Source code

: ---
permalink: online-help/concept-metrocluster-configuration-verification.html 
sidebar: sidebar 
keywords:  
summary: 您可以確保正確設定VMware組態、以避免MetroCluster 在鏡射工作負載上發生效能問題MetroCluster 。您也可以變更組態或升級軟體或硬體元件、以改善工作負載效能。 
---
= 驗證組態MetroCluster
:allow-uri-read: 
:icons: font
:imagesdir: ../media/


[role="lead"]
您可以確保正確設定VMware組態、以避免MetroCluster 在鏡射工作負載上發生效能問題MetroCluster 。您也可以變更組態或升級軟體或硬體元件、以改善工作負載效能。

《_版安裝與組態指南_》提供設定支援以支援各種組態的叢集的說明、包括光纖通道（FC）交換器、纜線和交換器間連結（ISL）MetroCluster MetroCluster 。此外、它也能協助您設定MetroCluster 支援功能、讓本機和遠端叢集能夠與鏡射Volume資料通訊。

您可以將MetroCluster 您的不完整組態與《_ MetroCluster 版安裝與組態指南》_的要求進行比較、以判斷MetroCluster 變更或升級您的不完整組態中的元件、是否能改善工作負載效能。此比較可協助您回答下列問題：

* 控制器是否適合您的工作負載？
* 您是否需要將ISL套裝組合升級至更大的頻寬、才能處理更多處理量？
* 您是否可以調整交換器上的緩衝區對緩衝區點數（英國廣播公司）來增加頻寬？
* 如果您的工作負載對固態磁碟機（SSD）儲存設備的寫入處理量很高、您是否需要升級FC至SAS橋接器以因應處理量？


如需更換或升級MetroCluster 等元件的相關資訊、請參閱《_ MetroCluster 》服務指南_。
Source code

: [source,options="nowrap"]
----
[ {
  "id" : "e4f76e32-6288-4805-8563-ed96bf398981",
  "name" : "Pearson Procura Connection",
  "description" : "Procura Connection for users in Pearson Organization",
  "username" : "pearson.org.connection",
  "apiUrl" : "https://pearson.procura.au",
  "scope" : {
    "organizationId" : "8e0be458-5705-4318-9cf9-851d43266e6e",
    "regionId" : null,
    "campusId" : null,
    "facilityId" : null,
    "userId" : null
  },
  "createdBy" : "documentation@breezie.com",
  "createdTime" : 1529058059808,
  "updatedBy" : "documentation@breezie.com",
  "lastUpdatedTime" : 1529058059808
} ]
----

WHAT TO DO: Work through the entries, filtering for the string "您也可以變更組態或升級軟體或硬體元件", and copy each line that holds it.

REPLY TO THE EXERCISE:
summary: 您可以確保正確設定VMware組態、以避免MetroCluster 在鏡射工作負載上發生效能問題MetroCluster 。您也可以變更組態或升級軟體或硬體元件、以改善工作負載效能。 
您可以確保正確設定VMware組態、以避免MetroCluster 在鏡射工作負載上發生效能問題MetroCluster 。您也可以變更組態或升級軟體或硬體元件、以改善工作負載效能。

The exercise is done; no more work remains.